DATA SHOWN —
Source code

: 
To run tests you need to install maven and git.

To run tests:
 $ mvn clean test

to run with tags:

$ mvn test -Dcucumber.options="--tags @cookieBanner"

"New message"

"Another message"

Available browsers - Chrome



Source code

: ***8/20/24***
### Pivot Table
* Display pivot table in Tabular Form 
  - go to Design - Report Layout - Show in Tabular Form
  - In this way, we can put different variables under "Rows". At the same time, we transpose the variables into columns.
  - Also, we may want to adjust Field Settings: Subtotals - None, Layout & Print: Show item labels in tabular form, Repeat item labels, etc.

ACTION ITEM — Where the line containing "To run tests you" appears, start copying, and go on exactly through the last line of the data.

TASK RESULT —
To run tests you need to install maven and git.

To run tests:
 $ mvn clean test

to run with tags:

$ mvn test -Dcucumber.options="--tags @cookieBanner"

"New message"

"Another message"

Available browsers - Chrome



Source code

: ***8/20/24***
### Pivot Table
* Display pivot table in Tabular Form 
  - go to Design - Report Layout - Show in Tabular Form
  - In this way, we can put different variables under "Rows". At the same time, we transpose the variables into columns.
  - Also, we may want to adjust Field Settings: Subtotals - None, Layout & Print: Show item labels in tabular form, Repeat item labels, etc.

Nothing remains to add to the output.